While some of the youths have an interest in flying and becoming pilots, Ohser said, others just want to experience flight. For most, it is their first time in a plane.

He likes to take just one at a time, that way he can focus on answering questions, and sometimes letting his young guests take the controls for a few moments “so they can see what it’s like.” The flights last about 30 minutes.

Ohser said the volunteer flying also is a way to plant some seeds among those youths who may take to the idea of getting a pilot license.

“The average age of pilots is getting older and older,” he said, noting there are pilot shortages, including among the commercial airlines, and fewer young people taking an interest in flying professionally.

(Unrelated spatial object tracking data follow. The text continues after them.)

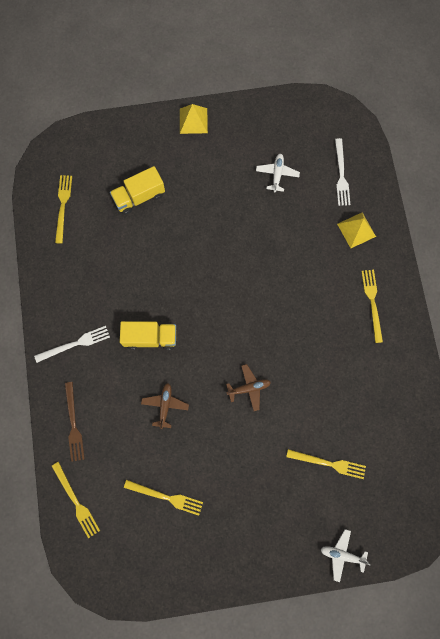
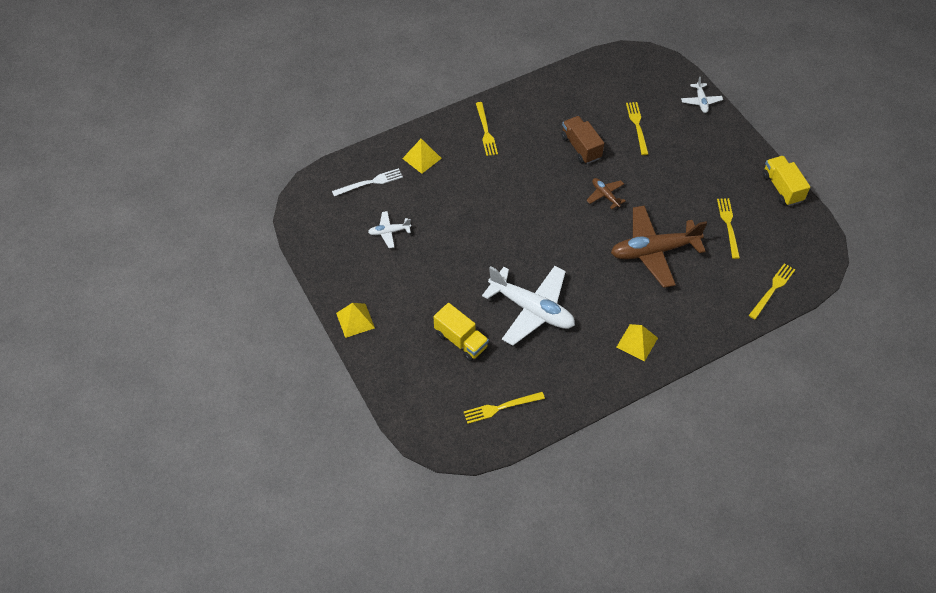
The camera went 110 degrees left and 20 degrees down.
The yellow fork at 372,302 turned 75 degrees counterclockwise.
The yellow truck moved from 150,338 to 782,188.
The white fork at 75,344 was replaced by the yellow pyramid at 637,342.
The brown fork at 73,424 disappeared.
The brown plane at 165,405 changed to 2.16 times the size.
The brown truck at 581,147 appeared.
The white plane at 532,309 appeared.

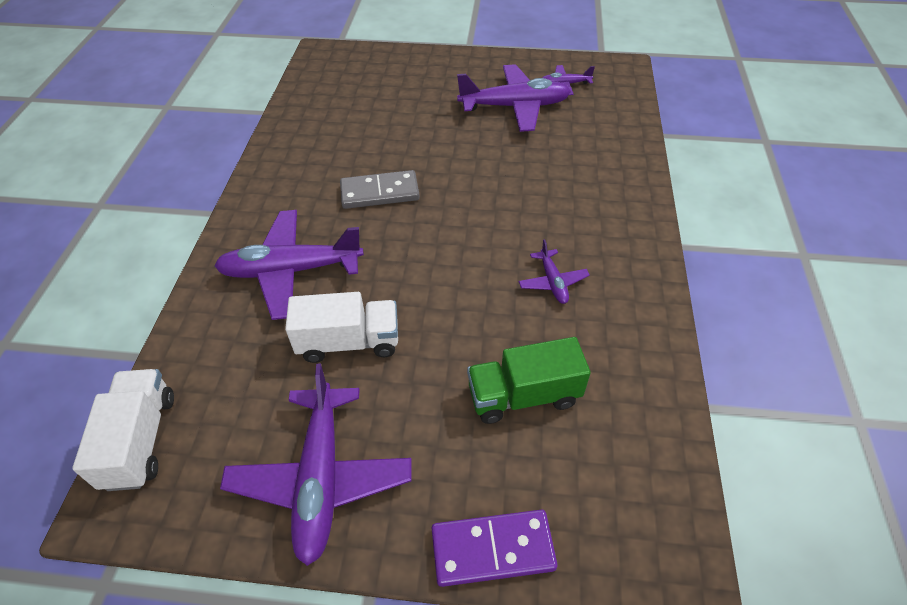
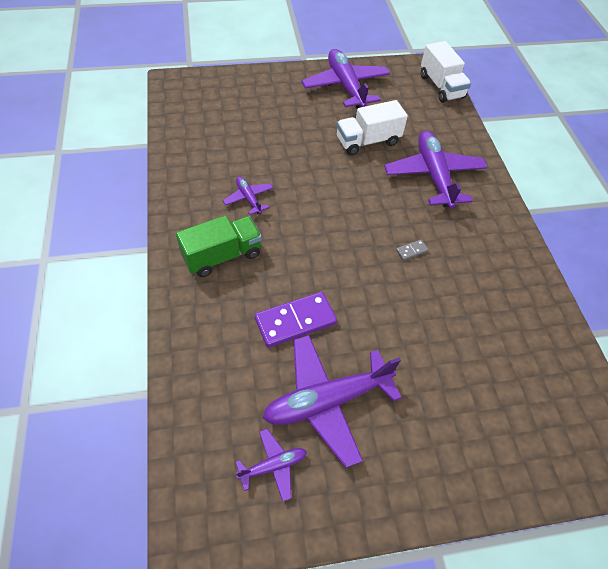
The camera went 160 degrees right and 5 degrees up.
The grey domino at 380,192 changed to 0.44 times the size.
The purple plane at 291,271 turned 75 degrees counterclockwise.
The green truck moved from 523,395 to 222,256.
The purple domino moved from 492,549 to 295,321.

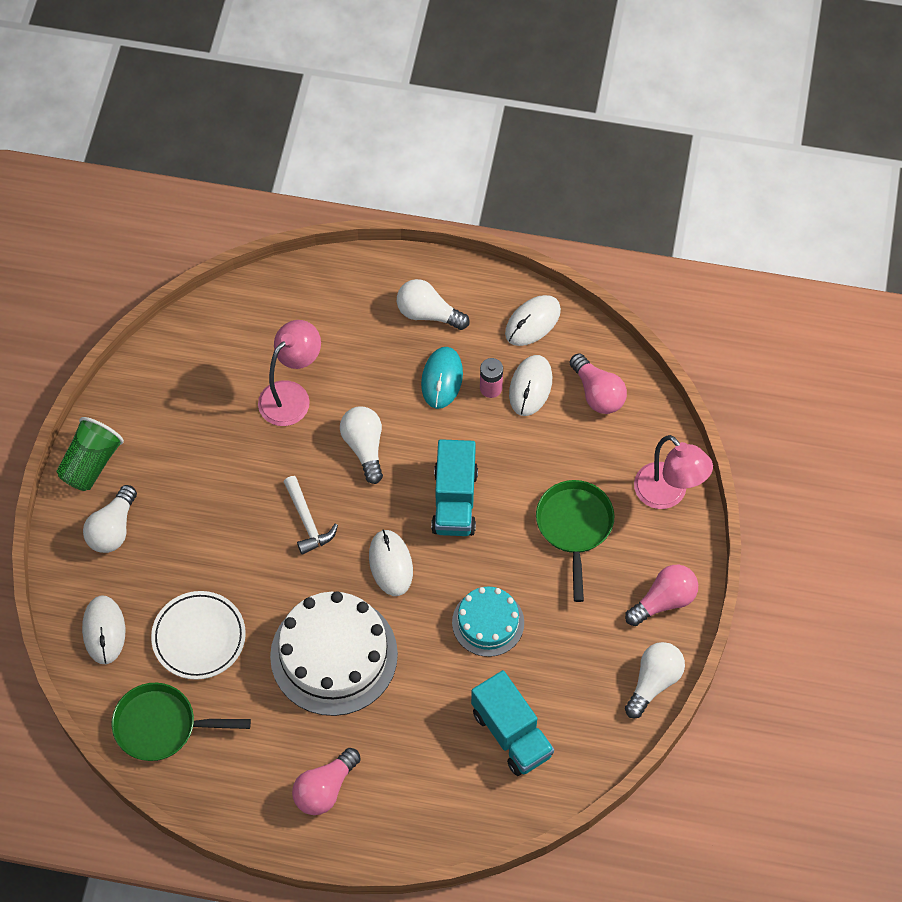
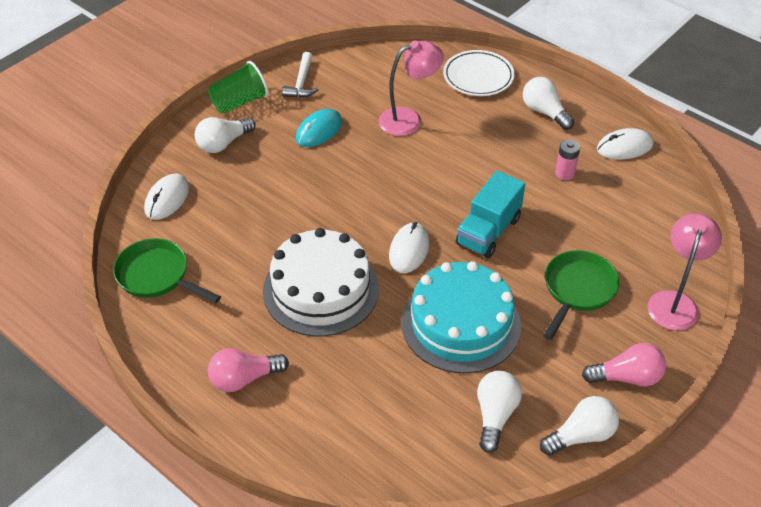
The camera went 30 degrees right and 15 degrees down.
The turquoise mouse moved from 442,379 to 319,130.
The pink light bulb at 597,393 disappeared.
The white mouse at 530,386 disappeared.
The white light bulb moved from 364,447 to 495,415.
The pink lamp at 668,494 turned 150 degrees counterclockwise.
The white hammer moved from 307,521 to 301,83.
The turquoise cake at 488,622 changed to 1.75 times the size.
The white plate moved from 199,637 to 478,77.
The turquoise truck at 511,733 disappeared.

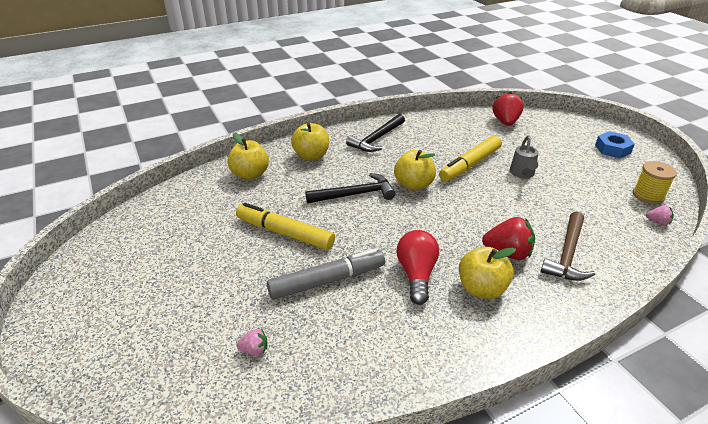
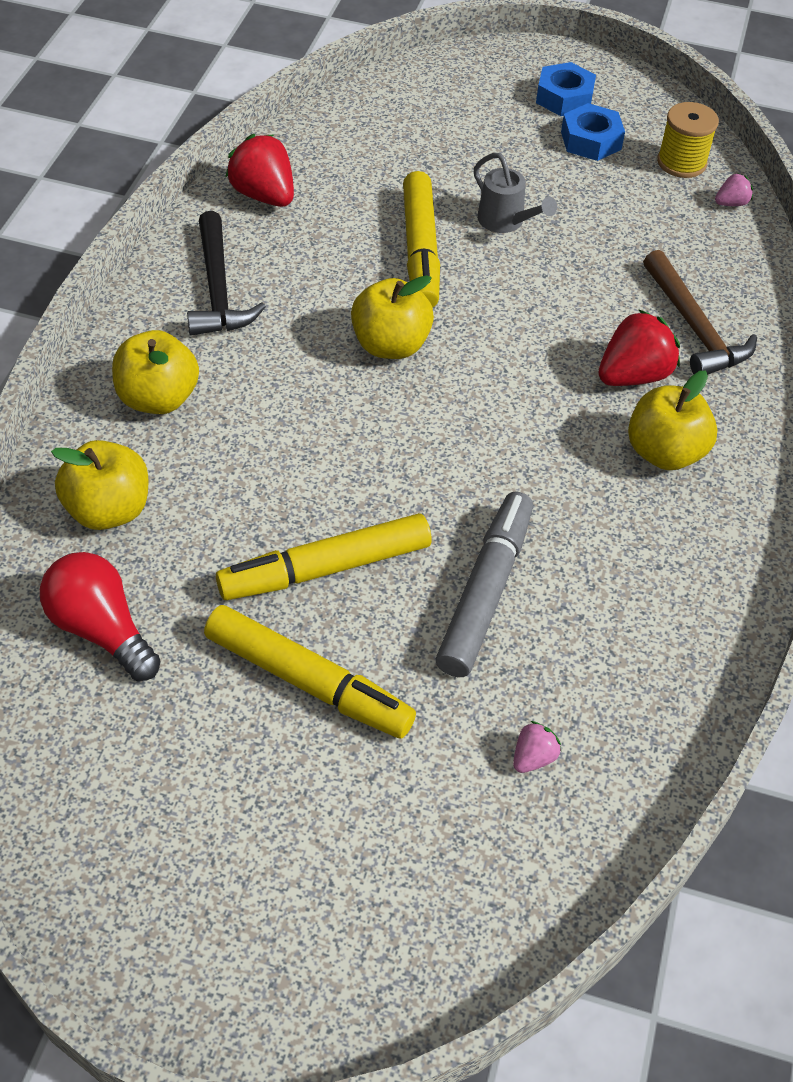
The camera went 50 degrees left and 15 degrees up.
The red strawberry moved from 505,122 to 264,195.
The black hammer at 355,194 disappeared.
The red light bulb moved from 416,274 to 101,629.
The blue nut at 591,140 appeared.
The yellow marker at 307,681 appeared.

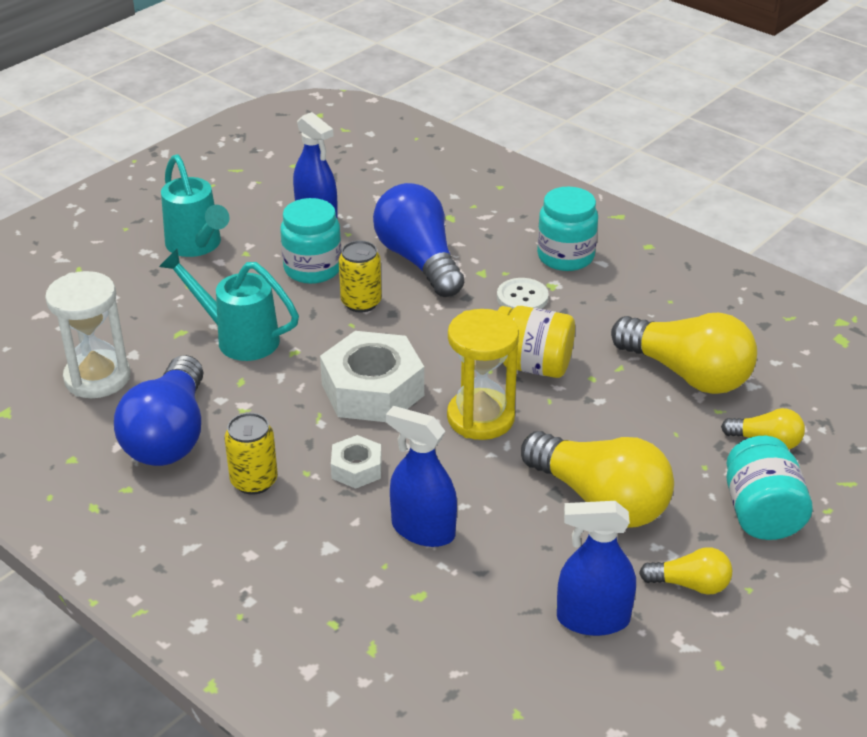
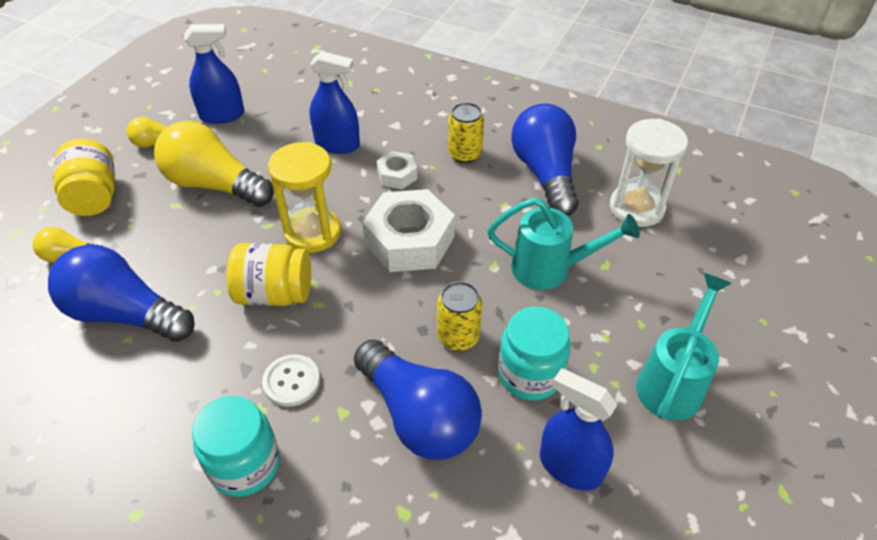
The camera went 165 degrees right and 10 degrees up.
The turquoise watering can at 197,246 turned 75 degrees clockwise.
The yellow light bulb at 687,374 became the blue light bulb at 125,314.
The turquoise jar at 761,513 became the yellow jar at 94,197.

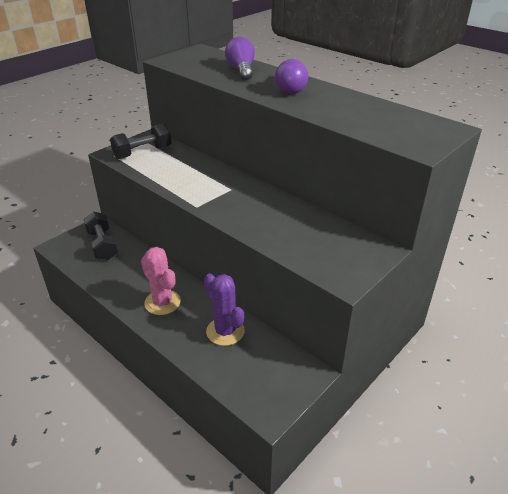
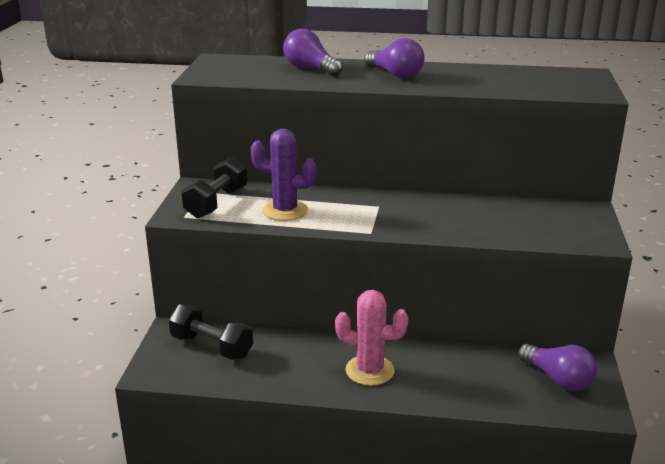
The camera went 35 degrees left and 10 degrees down.
The purple cactus moved from 225,331 to 285,211.
The purple light bulb at 558,379 appeared.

Expense can be a factor, said Ohser, because it can cost between $7,000 and $9,000 to go through training and get a license. His young guests are given a log book they can use to track their air time and a certificate for free flight ground school, the first step in pilot training. Ohser said.

Flying scares some people, Ohser admits, but added that statistically it’s very safe compared to driving a car.

“I drive a motorcycle and I’m 35 times more likely to be involved in a crash than in a plane,” he said. And mandatory maintenance, backup systems and redundancy of parts on aircraft go a long way to achieving a high level of safety.

Ohser has 725 hours of flight time and plans to stay with the Young Eagles program as long as there are children who want to fly with him.

“If you could see their faces you’d know what I mean,” he said. “I love it.”